The gist of their prediction: In the conventional module market, growth will be supply constrained and only gradually reach 7% of the market by 2025, but suppliers will sell every panel they can make either from a price advantage or a power improvement, and this will drive manufacturing capacity until it begins to unseat silicon at the tail end of this forecast, in the run up to 2030.
Perovskites are an entirely new materials science built around some 10 or more metallic elements which form a particular crystalline form, all of which exhibit PV properties. This science now has one foot in academia and the other in the real world of industry. Major corporations which are not currently in solar cell manufacturing, but in neighboring technology areas, are poised to use perovskite to leap into solar manufacturing and disrupt the entire global solar eco-system.
Similarly, countries which have come to rely upon Chinese solar panels, particularly South Korea and Japan, will use the emergence of perovskite technology to try to intervene in the solar market and develop home players, as will both Europe and the US.
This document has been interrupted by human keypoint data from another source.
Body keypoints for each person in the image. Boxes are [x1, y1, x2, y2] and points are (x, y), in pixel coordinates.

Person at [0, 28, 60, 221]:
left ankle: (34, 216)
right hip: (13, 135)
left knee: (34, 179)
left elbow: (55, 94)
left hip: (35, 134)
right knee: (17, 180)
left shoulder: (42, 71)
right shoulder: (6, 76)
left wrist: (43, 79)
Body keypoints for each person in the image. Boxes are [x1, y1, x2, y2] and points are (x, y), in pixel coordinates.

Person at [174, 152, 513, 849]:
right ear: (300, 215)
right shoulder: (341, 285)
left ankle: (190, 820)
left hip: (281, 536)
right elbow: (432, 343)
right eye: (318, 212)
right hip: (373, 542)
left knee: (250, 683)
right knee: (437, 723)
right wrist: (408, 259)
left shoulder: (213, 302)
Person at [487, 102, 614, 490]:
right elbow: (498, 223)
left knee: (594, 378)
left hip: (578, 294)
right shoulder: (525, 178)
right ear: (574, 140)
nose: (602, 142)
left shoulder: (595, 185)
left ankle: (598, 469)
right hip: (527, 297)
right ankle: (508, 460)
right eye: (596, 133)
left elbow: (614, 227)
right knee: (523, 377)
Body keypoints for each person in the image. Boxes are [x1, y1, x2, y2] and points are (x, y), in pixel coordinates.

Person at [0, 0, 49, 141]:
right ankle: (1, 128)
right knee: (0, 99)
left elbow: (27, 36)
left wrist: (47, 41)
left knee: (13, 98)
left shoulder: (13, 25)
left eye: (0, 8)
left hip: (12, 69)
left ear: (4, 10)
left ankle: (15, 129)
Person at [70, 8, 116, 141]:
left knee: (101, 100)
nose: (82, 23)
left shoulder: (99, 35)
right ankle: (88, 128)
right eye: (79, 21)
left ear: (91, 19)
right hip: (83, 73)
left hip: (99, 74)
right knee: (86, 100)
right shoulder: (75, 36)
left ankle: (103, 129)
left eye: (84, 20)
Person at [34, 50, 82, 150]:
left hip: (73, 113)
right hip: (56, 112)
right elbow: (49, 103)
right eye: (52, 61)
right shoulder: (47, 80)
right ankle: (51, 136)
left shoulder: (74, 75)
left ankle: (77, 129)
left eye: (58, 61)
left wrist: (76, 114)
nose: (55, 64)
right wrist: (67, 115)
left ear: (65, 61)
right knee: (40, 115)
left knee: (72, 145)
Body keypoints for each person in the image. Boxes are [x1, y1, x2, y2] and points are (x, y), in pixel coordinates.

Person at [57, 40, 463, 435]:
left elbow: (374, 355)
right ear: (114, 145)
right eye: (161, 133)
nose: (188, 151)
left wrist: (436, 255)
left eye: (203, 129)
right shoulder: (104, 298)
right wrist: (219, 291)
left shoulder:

Perovskite will also create an entirely new series of technologies including building integrated PV (BIPV) – in windows, on the sides of buildings, on devices, which are not conventional solar – in other words which don’t need to last for 25 years or centrally feed an electricity grid, and which are easily and cheaply replaced, more like a printing process than a module manufacturing plant. This report has not forecast these technologies at this time, and has concentrated solely on the impact on conventional solar.
Over the course of just a decade, perovskites will take PV technology by storm, with vastly reduced raw materials and manufacturing costs, and the promise to surpass the efficiency ratings of even the best silicon PV. Besides which, perovskite modules are light and thin, lowering the price of installation and Balance of System costs.